Разве не может она быть нашей героиней, переодетой принцессой? И разве не может он, наш герой, спасти ее от… От чего? Потом еще есть мисс Брокльбанк, о коей я писать не желаю, и миссис Брокльбанк, с которой я в настоящий момент знакомства не вожу и которая слишком молода и хороша собой для супруги этого необъятного брюха.
Итак, требуется герой. Герой для моего нового дневника, новая героиня, новый злодей и — для разнообразия — немного комизма, дабы развеять мою глубокую, глубокую скуку.
В конце концов, остановлюсь на Чарльзе Саммерсе. С ним мы хотя бы беседуем, причем довольно регулярно. Поскольку, как старший офицер, Саммерс отвечает за все судно, он не несет вахты. Он, похоже, перемещается по кораблю восемнадцать часов из двадцати четырех и знает по имени всю команду, не говоря о пассажирах и переселенцах. Не сомневаюсь, что он изучил каждый дюйм судна. Насколько я мог заметить, единственное время, когда Саммерс отдыхает — в течение одного часа перед полуднем, приблизительно с одиннадцати до двенадцати; он обходит палубу с видом человека, совершающего моцион. Некоторые из пассажиров следуют его примеру, и я рад сообщить, что Чарльз обычно выбирает в спутники для прогулок меня! Это вошло в привычку.

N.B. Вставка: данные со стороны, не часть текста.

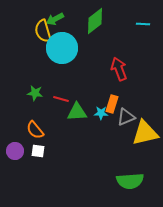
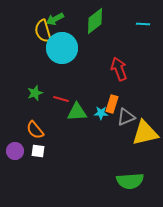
green star: rotated 28 degrees counterclockwise
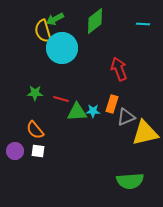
green star: rotated 21 degrees clockwise
cyan star: moved 8 px left, 2 px up
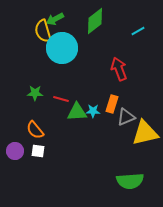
cyan line: moved 5 px left, 7 px down; rotated 32 degrees counterclockwise
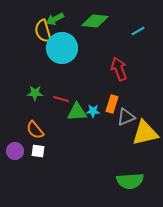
green diamond: rotated 44 degrees clockwise
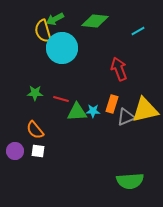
yellow triangle: moved 23 px up
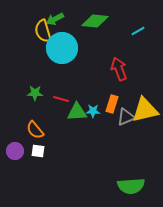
green semicircle: moved 1 px right, 5 px down
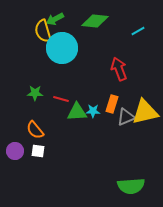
yellow triangle: moved 2 px down
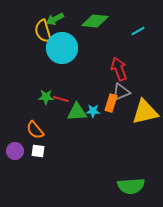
green star: moved 11 px right, 4 px down
orange rectangle: moved 1 px left, 1 px up
gray triangle: moved 5 px left, 25 px up
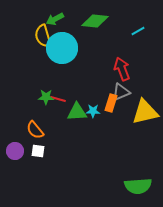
yellow semicircle: moved 5 px down
red arrow: moved 3 px right
red line: moved 3 px left
green semicircle: moved 7 px right
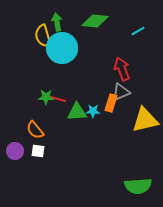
green arrow: moved 2 px right, 3 px down; rotated 108 degrees clockwise
yellow triangle: moved 8 px down
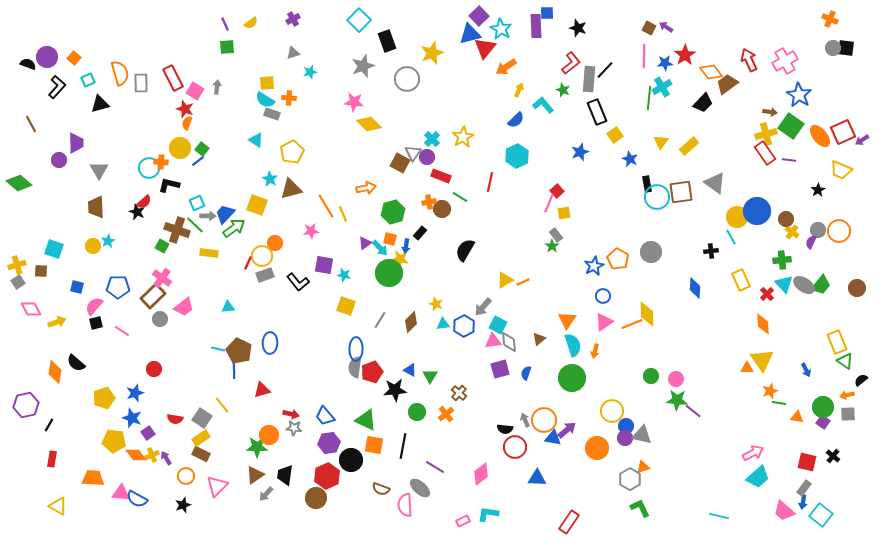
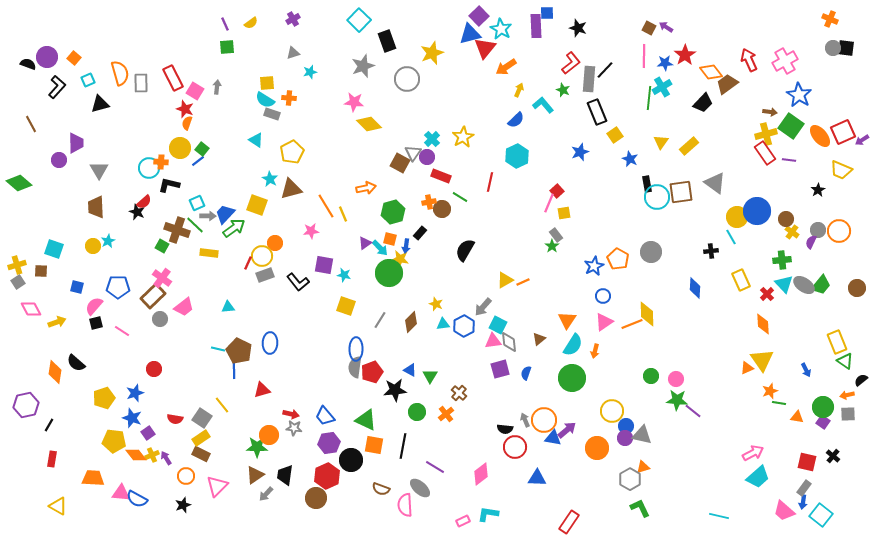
cyan semicircle at (573, 345): rotated 50 degrees clockwise
orange triangle at (747, 368): rotated 24 degrees counterclockwise
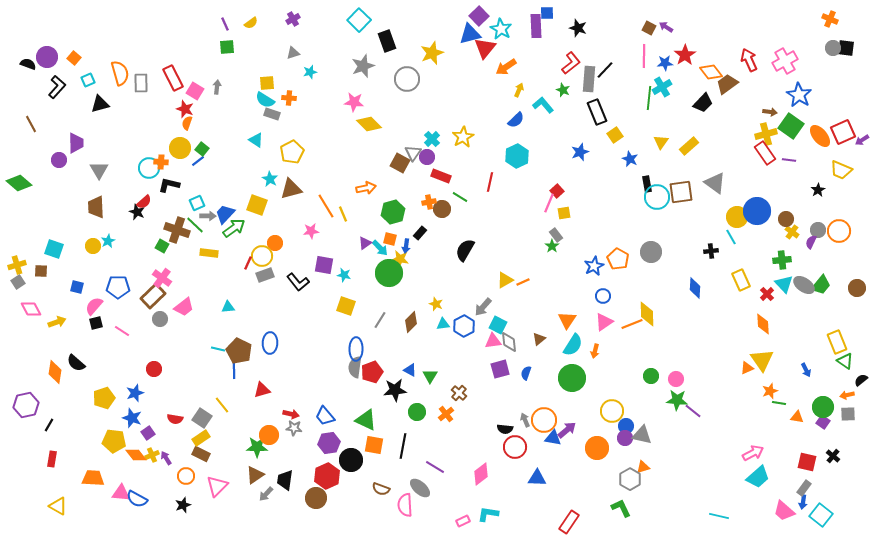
black trapezoid at (285, 475): moved 5 px down
green L-shape at (640, 508): moved 19 px left
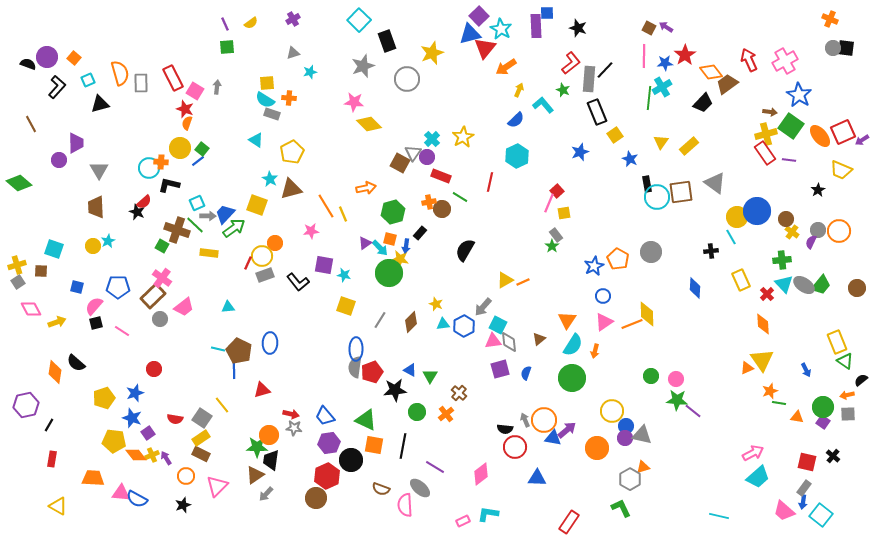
black trapezoid at (285, 480): moved 14 px left, 20 px up
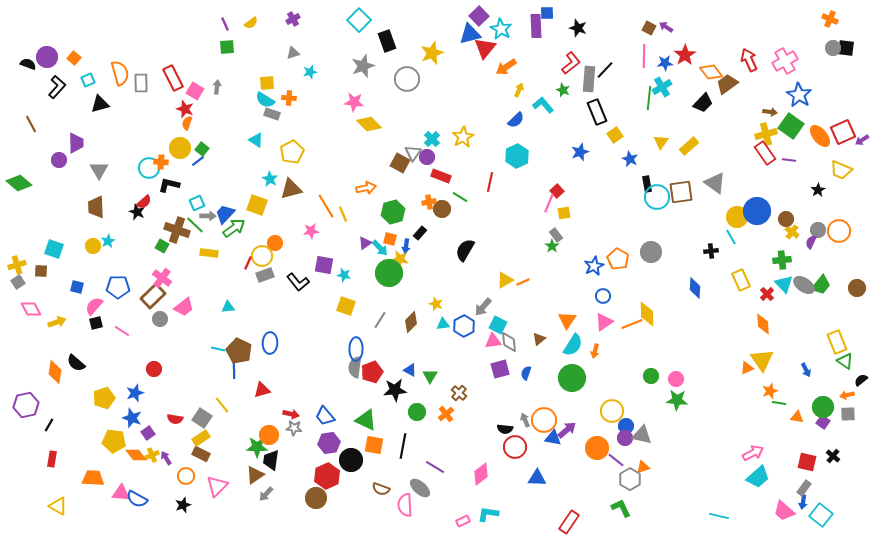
purple line at (693, 411): moved 77 px left, 49 px down
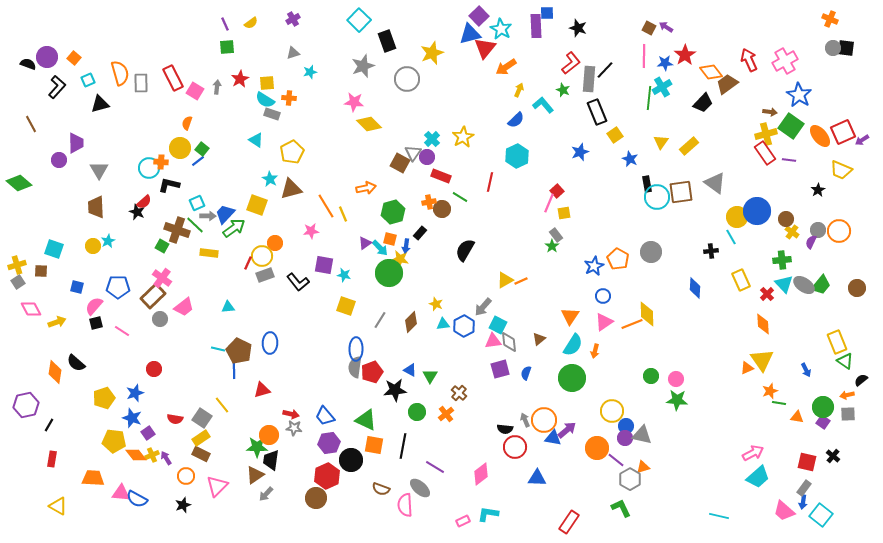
red star at (185, 109): moved 55 px right, 30 px up; rotated 24 degrees clockwise
orange line at (523, 282): moved 2 px left, 1 px up
orange triangle at (567, 320): moved 3 px right, 4 px up
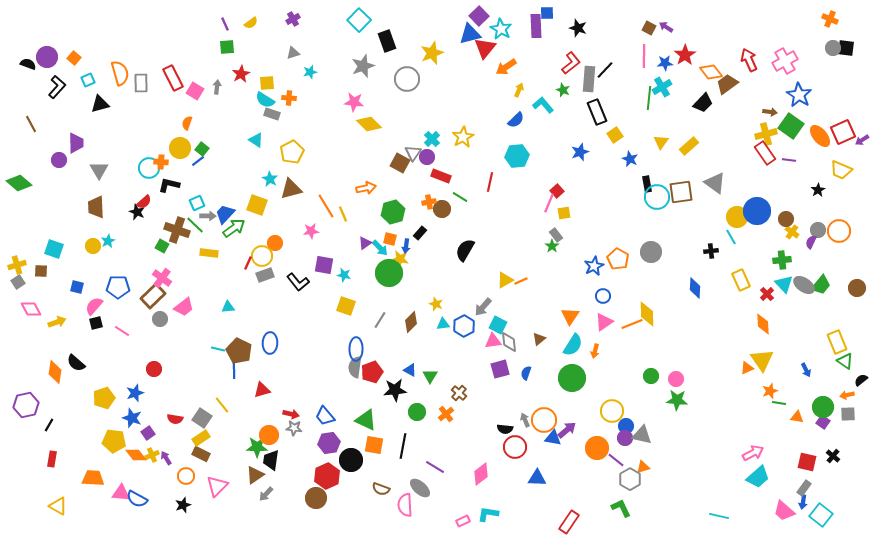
red star at (240, 79): moved 1 px right, 5 px up
cyan hexagon at (517, 156): rotated 20 degrees clockwise
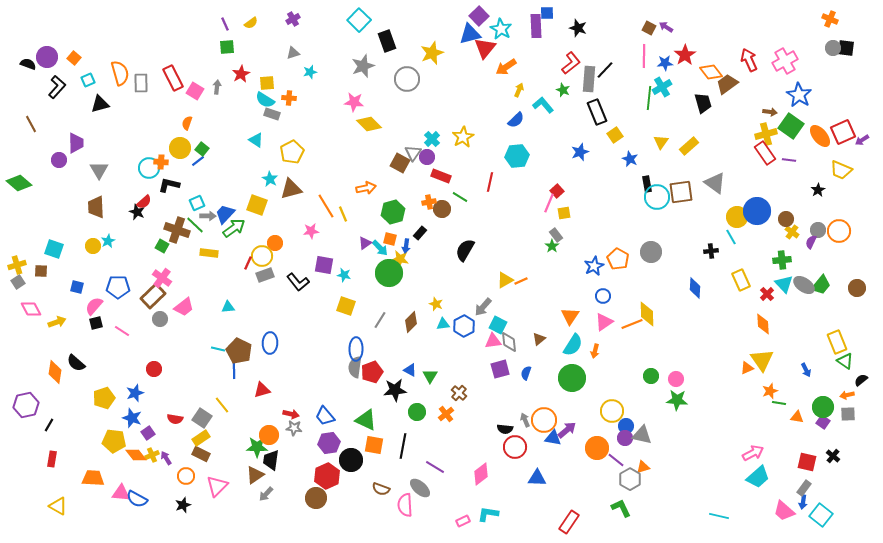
black trapezoid at (703, 103): rotated 60 degrees counterclockwise
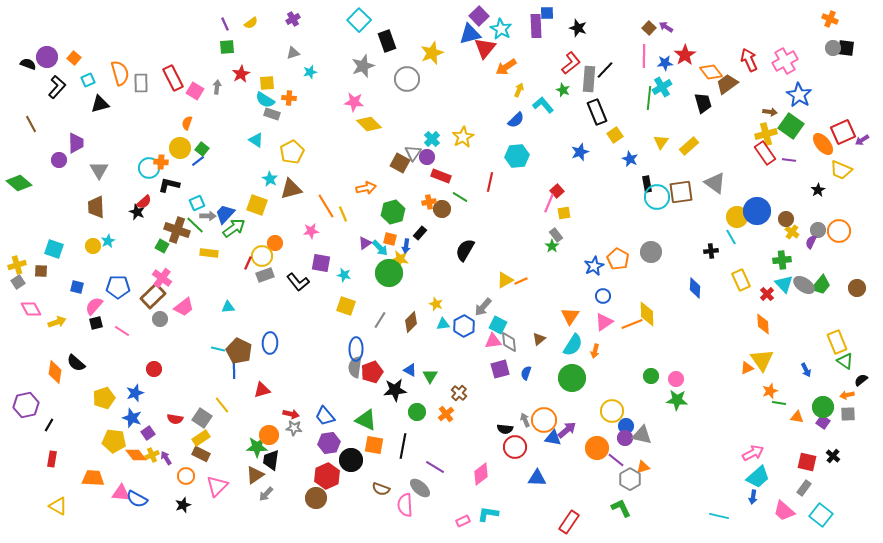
brown square at (649, 28): rotated 16 degrees clockwise
orange ellipse at (820, 136): moved 3 px right, 8 px down
purple square at (324, 265): moved 3 px left, 2 px up
blue arrow at (803, 502): moved 50 px left, 5 px up
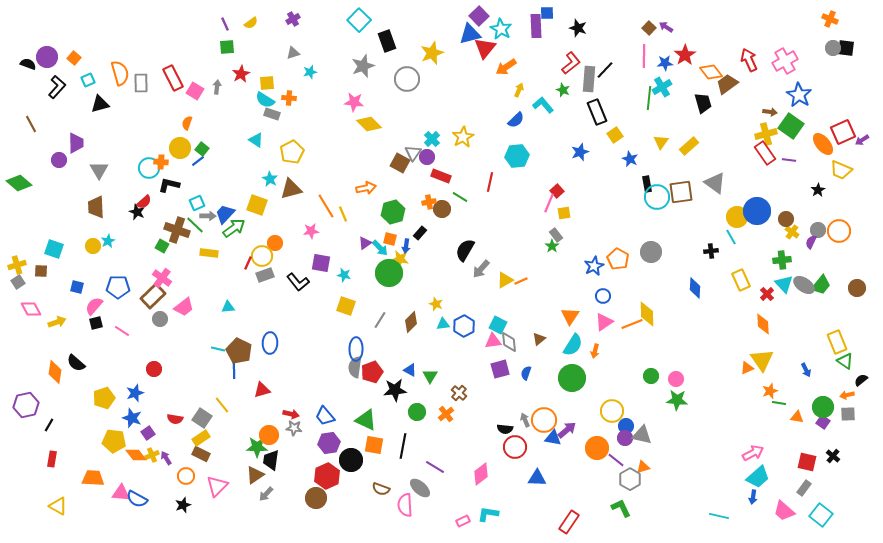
gray arrow at (483, 307): moved 2 px left, 38 px up
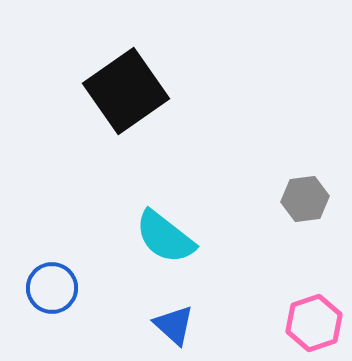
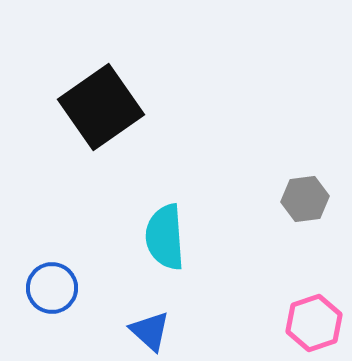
black square: moved 25 px left, 16 px down
cyan semicircle: rotated 48 degrees clockwise
blue triangle: moved 24 px left, 6 px down
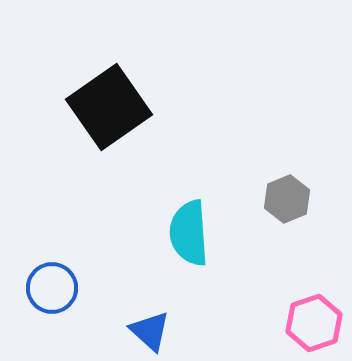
black square: moved 8 px right
gray hexagon: moved 18 px left; rotated 15 degrees counterclockwise
cyan semicircle: moved 24 px right, 4 px up
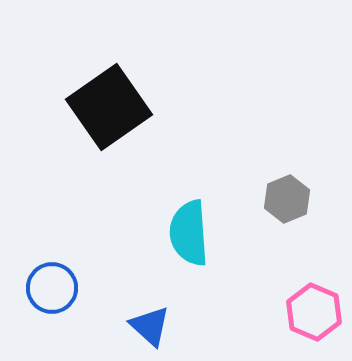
pink hexagon: moved 11 px up; rotated 18 degrees counterclockwise
blue triangle: moved 5 px up
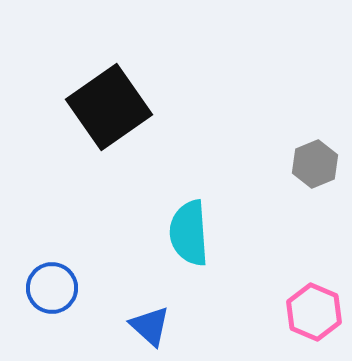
gray hexagon: moved 28 px right, 35 px up
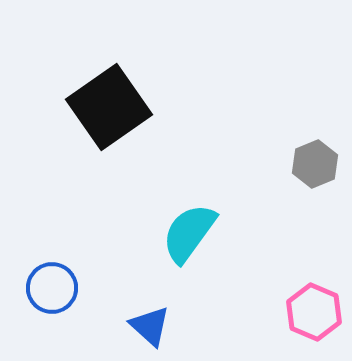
cyan semicircle: rotated 40 degrees clockwise
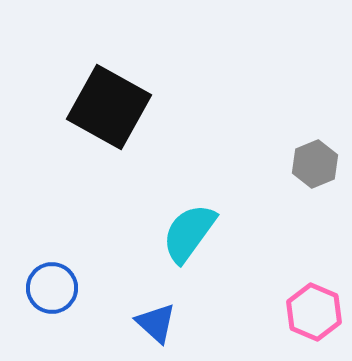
black square: rotated 26 degrees counterclockwise
blue triangle: moved 6 px right, 3 px up
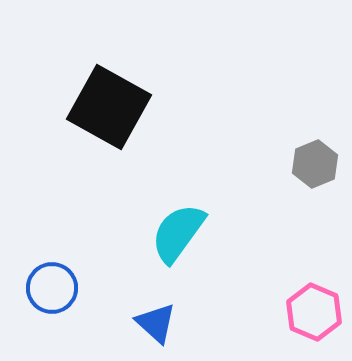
cyan semicircle: moved 11 px left
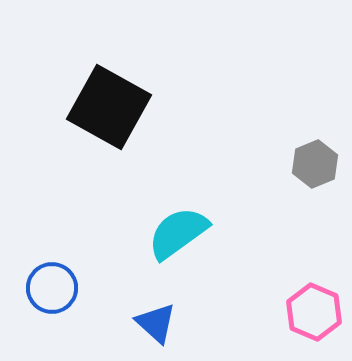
cyan semicircle: rotated 18 degrees clockwise
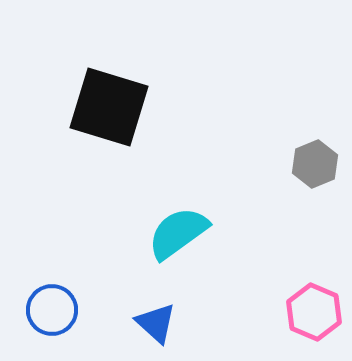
black square: rotated 12 degrees counterclockwise
blue circle: moved 22 px down
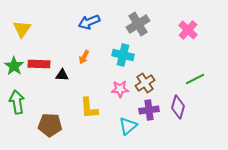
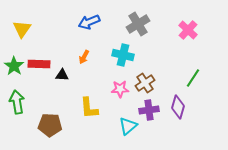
green line: moved 2 px left, 1 px up; rotated 30 degrees counterclockwise
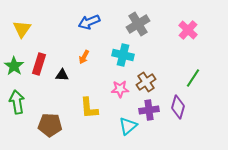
red rectangle: rotated 75 degrees counterclockwise
brown cross: moved 1 px right, 1 px up
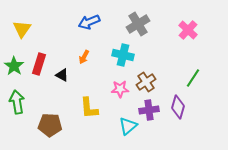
black triangle: rotated 24 degrees clockwise
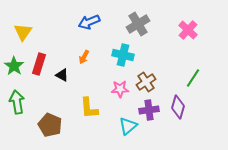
yellow triangle: moved 1 px right, 3 px down
brown pentagon: rotated 20 degrees clockwise
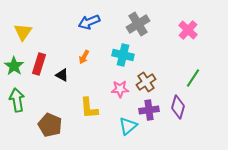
green arrow: moved 2 px up
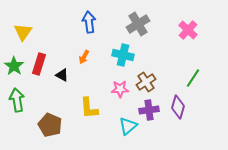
blue arrow: rotated 105 degrees clockwise
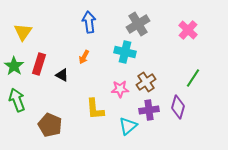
cyan cross: moved 2 px right, 3 px up
green arrow: rotated 10 degrees counterclockwise
yellow L-shape: moved 6 px right, 1 px down
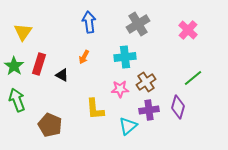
cyan cross: moved 5 px down; rotated 20 degrees counterclockwise
green line: rotated 18 degrees clockwise
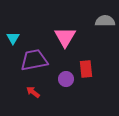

Мы прогуливаемся взад-вперед на шкафуте по левому борту, а мистер Преттимен и его невеста мисс Грэнхем делают то же самое по правому борту. По молчаливому согласию мы ходим не все вчетвером, а парами. Таким образом, когда они разворачиваются у бака, отправляясь в обратный путь, мы разворачиваемся у входа на ют. Когда мы приближаемся к миделю, нас скрывает друг от друга ствол грот-мачты, и потому нам не приходится каждый раз приподнимать шляпы или с улыбкой наклонять голову. До чего курьезно! Расположение дурацкого деревянного столба избавляет нас от необходимости предпринимать все действия, свойственные сухопутным ритуалам!
На следующее утро я сказал о том Чарльзу, и он рассмеялся:
— Я не обращал внимания, но, по-видимому, так оно и есть — весьма точно подмечено!
— «Изучение человечества» крайне необходимо тем, кто намеревается заняться политикой.
— Так вы уже избрали для себя поприще?
— Разумеется. И с большим тщанием, нежели большинство моих ровесников.
— Вы возбуждаете мое любопытство.
— Ну, для начала проведу несколько лет — совсем немного — при губернаторе колонии.
— Вот бы посмотреть!
— Заметьте, мистер Саммерс, в нашем веке цивилизованные народы, я уверен, будут все больше и больше брать власть над народами отсталыми.
— А затем?
— Затем — парламент. У моего крестного есть в запасе некое, что называется, «гнилое местечко». Оттуда посылают двух депутатов в палату общин, а избирателей всего-то — пьяный пастух да земледелец, которые целую неделю после выборов предаются неописуемым кутежам.
— Стоит ли пользоваться плодами такого произвола?
— У меня, видите ли, есть затруднения. Наши захудалые поместья обременены тяжкими долгами, и поскольку место в парламенте хорошо только для человека состоятельного, я должен успеть снять кое-какие сливки.
Чарльз громко рассмеялся, но тут же оборвал себя:
— Мне не следует смеяться, я просто не сдержался. «Снять кое-какие сливки»! А что потом?
— Как — «что»? Правительство. Кабинет министров.
— Какое, однако, честолюбие!
— Вам не нравится эта сторона моего характера?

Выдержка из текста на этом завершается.